(DATA RECORDS)
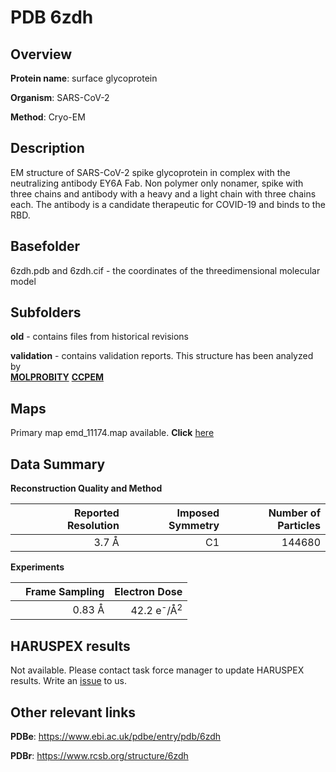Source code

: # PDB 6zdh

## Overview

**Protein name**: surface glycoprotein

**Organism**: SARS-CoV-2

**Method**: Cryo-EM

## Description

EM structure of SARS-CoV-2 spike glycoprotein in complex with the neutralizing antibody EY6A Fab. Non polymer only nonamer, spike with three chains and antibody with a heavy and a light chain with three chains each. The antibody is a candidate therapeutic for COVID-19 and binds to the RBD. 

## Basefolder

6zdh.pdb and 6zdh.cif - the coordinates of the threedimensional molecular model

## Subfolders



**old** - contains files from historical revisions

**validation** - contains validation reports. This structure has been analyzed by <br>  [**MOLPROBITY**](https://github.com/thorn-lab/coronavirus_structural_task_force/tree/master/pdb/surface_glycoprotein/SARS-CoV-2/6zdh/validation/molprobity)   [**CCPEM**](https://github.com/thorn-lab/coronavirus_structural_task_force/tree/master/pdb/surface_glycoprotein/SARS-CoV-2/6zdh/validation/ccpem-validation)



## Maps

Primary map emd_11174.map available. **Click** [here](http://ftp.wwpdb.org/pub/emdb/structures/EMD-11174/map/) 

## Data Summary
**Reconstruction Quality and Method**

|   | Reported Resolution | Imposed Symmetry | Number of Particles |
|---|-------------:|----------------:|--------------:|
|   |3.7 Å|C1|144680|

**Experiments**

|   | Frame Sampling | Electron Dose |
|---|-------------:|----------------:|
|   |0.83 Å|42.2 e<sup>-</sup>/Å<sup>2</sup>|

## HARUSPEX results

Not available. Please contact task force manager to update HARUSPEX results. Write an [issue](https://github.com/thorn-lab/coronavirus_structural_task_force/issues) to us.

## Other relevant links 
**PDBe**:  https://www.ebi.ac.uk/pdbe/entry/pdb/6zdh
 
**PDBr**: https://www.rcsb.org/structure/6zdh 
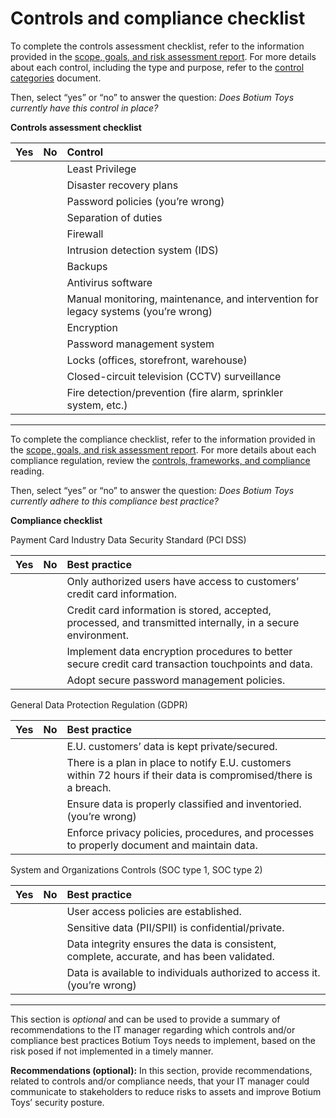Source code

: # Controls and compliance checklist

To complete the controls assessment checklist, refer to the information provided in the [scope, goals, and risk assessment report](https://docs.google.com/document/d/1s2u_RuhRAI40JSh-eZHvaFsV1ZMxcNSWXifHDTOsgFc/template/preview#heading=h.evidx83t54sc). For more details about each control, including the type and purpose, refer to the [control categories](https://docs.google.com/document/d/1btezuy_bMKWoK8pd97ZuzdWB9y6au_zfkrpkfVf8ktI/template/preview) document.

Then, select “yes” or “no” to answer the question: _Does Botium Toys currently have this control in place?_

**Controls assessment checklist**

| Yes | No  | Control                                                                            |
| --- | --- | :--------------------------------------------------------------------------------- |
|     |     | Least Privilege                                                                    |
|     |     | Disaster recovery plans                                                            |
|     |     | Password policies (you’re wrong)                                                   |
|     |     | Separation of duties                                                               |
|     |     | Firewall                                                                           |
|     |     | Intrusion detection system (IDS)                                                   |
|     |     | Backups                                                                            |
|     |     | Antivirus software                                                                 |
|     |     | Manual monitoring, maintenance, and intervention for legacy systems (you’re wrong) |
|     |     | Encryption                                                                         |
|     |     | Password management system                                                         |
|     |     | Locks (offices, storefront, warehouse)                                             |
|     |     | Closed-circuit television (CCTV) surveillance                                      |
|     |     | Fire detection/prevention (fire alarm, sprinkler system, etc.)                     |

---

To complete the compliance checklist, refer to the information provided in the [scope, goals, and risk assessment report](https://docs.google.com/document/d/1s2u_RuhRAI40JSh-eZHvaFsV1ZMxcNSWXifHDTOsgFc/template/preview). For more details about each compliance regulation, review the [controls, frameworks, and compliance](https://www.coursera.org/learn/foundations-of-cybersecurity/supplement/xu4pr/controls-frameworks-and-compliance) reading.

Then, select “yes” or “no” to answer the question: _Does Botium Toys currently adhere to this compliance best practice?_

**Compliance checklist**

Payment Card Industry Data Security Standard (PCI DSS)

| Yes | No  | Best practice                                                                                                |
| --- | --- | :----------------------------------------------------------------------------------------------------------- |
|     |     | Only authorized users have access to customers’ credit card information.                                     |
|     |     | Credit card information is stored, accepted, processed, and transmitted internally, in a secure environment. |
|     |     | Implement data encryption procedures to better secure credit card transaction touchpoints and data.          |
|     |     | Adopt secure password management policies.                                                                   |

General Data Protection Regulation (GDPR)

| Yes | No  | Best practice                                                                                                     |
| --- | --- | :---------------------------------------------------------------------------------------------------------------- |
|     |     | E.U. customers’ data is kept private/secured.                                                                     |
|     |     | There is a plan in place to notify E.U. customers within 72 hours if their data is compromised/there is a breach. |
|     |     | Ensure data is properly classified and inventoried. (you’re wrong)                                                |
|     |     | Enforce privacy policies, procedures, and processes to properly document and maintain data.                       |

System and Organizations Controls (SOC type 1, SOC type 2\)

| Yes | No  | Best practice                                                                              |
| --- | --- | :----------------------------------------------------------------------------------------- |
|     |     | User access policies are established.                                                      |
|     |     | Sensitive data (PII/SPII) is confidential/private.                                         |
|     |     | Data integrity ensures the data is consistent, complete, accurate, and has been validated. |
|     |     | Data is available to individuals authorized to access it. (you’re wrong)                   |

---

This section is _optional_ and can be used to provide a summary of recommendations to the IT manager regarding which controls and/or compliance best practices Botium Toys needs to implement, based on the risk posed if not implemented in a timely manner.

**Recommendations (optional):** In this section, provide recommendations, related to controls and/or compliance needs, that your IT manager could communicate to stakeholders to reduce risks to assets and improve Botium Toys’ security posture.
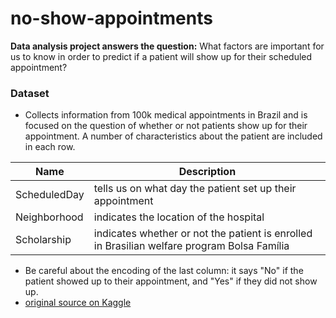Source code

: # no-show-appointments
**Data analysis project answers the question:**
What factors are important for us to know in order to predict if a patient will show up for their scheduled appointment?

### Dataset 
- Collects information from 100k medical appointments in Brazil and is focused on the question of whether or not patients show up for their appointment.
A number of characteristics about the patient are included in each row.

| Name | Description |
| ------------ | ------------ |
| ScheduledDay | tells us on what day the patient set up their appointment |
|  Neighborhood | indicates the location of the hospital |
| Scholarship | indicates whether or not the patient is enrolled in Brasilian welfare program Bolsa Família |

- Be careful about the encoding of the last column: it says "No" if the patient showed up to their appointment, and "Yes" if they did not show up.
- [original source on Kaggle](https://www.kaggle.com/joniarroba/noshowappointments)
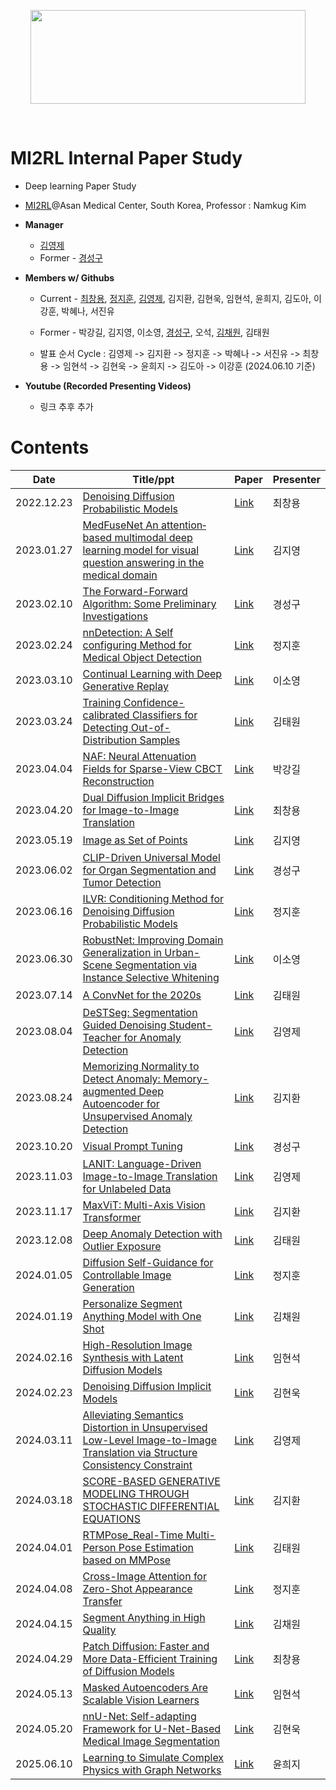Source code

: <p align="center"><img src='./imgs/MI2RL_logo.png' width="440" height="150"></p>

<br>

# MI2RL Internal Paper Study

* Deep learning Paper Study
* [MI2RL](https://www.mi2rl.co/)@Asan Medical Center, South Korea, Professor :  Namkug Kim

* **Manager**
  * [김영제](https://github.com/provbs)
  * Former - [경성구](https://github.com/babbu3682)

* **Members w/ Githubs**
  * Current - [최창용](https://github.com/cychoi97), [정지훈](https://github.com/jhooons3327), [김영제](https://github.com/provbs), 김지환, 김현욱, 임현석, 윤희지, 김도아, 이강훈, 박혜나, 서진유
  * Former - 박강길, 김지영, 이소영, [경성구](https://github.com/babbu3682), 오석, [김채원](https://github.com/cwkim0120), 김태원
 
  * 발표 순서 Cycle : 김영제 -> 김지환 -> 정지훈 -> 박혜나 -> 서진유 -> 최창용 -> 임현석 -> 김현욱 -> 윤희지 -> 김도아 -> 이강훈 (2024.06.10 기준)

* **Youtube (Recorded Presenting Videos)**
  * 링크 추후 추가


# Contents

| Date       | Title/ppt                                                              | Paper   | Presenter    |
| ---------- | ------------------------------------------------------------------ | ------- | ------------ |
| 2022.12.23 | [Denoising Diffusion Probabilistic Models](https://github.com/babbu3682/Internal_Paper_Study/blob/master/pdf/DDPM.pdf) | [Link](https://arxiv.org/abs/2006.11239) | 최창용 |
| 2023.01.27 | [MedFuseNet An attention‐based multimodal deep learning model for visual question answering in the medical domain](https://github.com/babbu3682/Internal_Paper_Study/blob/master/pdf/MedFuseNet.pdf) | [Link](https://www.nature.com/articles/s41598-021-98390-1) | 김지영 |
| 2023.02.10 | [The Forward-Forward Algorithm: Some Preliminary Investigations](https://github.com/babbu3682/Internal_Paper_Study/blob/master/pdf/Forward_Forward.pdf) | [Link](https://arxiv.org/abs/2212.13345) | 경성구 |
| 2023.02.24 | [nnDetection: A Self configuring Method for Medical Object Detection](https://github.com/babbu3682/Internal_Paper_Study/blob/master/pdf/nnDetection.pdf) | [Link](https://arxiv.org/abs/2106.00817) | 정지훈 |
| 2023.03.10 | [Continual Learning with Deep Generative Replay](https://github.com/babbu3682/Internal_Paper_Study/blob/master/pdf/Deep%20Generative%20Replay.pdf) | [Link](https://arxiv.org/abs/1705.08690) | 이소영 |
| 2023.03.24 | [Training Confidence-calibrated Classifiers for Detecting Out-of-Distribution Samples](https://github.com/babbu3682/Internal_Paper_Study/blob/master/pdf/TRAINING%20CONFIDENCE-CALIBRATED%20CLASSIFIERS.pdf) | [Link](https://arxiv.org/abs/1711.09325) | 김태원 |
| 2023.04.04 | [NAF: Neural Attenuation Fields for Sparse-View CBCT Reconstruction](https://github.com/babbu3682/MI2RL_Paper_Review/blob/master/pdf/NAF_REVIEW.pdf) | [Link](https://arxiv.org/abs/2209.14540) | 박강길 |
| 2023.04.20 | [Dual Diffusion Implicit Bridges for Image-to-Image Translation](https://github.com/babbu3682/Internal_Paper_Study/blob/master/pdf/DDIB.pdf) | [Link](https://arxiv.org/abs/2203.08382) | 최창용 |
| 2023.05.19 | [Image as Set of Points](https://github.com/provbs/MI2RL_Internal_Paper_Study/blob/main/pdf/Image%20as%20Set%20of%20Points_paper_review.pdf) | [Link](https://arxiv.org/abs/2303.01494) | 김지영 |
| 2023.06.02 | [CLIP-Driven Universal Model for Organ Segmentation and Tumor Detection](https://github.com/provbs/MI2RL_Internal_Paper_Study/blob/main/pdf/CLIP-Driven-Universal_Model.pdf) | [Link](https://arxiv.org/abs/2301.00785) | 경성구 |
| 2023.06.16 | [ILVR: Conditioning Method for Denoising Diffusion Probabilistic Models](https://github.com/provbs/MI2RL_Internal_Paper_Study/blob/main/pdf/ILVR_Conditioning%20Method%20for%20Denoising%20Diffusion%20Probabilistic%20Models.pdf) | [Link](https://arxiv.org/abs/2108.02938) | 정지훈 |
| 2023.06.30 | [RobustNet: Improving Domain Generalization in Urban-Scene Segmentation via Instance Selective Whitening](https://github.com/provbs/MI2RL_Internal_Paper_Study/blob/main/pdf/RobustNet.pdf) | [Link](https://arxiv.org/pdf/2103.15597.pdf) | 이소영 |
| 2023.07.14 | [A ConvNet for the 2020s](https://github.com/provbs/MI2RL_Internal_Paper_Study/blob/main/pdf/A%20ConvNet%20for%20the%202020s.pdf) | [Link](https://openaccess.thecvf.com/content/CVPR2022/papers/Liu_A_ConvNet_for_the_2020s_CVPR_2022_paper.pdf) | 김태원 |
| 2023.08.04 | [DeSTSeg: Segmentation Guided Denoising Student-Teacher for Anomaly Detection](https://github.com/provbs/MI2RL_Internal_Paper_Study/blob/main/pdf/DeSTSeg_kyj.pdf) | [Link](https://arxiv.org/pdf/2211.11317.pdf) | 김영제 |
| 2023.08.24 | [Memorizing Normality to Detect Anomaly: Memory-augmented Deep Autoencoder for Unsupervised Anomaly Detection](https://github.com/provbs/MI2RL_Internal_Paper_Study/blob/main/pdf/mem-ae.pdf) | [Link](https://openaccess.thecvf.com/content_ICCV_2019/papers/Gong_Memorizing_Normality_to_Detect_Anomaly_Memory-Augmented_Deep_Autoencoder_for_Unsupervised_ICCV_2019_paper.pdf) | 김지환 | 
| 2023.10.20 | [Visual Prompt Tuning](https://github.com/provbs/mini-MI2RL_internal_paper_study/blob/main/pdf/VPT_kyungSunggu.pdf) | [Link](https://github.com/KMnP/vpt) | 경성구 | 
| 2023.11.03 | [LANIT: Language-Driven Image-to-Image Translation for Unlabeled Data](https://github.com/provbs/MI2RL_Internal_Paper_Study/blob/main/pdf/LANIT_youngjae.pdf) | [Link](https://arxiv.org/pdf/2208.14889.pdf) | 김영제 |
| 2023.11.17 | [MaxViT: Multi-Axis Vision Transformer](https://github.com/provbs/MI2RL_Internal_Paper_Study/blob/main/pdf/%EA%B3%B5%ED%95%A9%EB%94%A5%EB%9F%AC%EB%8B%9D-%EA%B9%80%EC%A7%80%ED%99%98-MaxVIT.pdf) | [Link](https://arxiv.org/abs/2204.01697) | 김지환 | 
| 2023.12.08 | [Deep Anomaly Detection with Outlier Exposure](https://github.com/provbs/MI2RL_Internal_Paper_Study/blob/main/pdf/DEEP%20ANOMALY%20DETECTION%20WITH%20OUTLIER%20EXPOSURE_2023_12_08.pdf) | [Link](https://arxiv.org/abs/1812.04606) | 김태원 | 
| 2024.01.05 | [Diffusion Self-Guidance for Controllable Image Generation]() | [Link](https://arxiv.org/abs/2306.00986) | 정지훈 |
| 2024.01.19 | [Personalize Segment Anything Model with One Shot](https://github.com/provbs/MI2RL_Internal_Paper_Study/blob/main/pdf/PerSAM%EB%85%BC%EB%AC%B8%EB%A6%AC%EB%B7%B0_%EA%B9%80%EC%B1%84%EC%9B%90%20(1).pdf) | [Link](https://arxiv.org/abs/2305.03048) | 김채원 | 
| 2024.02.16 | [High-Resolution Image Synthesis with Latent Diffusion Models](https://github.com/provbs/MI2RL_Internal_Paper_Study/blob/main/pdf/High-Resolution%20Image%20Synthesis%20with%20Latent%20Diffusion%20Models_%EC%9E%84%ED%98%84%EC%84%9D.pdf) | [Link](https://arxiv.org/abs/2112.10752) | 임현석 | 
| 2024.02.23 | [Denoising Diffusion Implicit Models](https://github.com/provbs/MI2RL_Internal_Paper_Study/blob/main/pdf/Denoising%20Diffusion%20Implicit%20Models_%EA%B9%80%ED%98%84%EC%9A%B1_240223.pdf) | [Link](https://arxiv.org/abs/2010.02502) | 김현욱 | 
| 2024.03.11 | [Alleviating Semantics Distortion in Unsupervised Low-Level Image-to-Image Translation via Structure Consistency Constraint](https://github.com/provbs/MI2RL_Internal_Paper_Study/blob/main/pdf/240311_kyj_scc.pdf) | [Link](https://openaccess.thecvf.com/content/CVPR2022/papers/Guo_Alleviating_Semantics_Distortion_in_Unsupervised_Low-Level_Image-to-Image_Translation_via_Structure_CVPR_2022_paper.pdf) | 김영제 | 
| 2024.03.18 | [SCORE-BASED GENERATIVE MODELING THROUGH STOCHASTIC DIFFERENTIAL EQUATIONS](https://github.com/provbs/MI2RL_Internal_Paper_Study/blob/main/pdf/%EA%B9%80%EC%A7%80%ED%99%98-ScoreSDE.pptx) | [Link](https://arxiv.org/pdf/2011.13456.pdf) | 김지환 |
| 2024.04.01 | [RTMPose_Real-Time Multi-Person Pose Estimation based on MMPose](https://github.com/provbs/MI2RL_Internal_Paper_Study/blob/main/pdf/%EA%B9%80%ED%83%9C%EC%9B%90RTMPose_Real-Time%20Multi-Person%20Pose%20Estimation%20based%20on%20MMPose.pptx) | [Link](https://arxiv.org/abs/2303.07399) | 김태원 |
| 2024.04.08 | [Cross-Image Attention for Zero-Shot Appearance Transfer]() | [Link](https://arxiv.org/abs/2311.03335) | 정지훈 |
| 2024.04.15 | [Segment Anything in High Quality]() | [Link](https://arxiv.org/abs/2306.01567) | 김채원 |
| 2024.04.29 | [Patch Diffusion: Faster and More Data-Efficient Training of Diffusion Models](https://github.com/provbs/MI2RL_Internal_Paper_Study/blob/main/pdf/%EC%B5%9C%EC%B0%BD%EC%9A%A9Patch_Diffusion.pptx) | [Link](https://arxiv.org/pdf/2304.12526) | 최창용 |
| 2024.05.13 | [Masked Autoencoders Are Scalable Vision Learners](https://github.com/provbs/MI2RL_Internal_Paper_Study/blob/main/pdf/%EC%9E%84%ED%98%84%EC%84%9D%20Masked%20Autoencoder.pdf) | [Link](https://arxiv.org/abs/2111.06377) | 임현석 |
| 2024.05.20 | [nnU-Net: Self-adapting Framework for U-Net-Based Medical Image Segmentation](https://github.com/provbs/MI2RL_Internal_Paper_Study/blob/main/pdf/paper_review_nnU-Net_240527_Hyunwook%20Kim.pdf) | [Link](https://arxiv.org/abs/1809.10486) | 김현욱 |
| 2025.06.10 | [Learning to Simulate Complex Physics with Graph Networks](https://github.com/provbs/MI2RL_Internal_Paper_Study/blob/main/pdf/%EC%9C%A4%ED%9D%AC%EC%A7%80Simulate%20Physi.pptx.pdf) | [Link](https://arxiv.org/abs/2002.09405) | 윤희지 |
(End DATA RECORDS)
Output the lines above exactly, but only those between the line holding "[Link](https://arxiv.org/abs/2203.08382) | 최창용 |" and the line holding "[Link](https://arxiv.org/abs/2301.00785) | 경성구 |", inclusive.

[ANSWER SPACE]:
| 2023.04.20 | [Dual Diffusion Implicit Bridges for Image-to-Image Translation](https://github.com/babbu3682/Internal_Paper_Study/blob/master/pdf/DDIB.pdf) | [Link](https://arxiv.org/abs/2203.08382) | 최창용 |
| 2023.05.19 | [Image as Set of Points](https://github.com/provbs/MI2RL_Internal_Paper_Study/blob/main/pdf/Image%20as%20Set%20of%20Points_paper_review.pdf) | [Link](https://arxiv.org/abs/2303.01494) | 김지영 |
| 2023.06.02 | [CLIP-Driven Universal Model for Organ Segmentation and Tumor Detection](https://github.com/provbs/MI2RL_Internal_Paper_Study/blob/main/pdf/CLIP-Driven-Universal_Model.pdf) | [Link](https://arxiv.org/abs/2301.00785) | 경성구 |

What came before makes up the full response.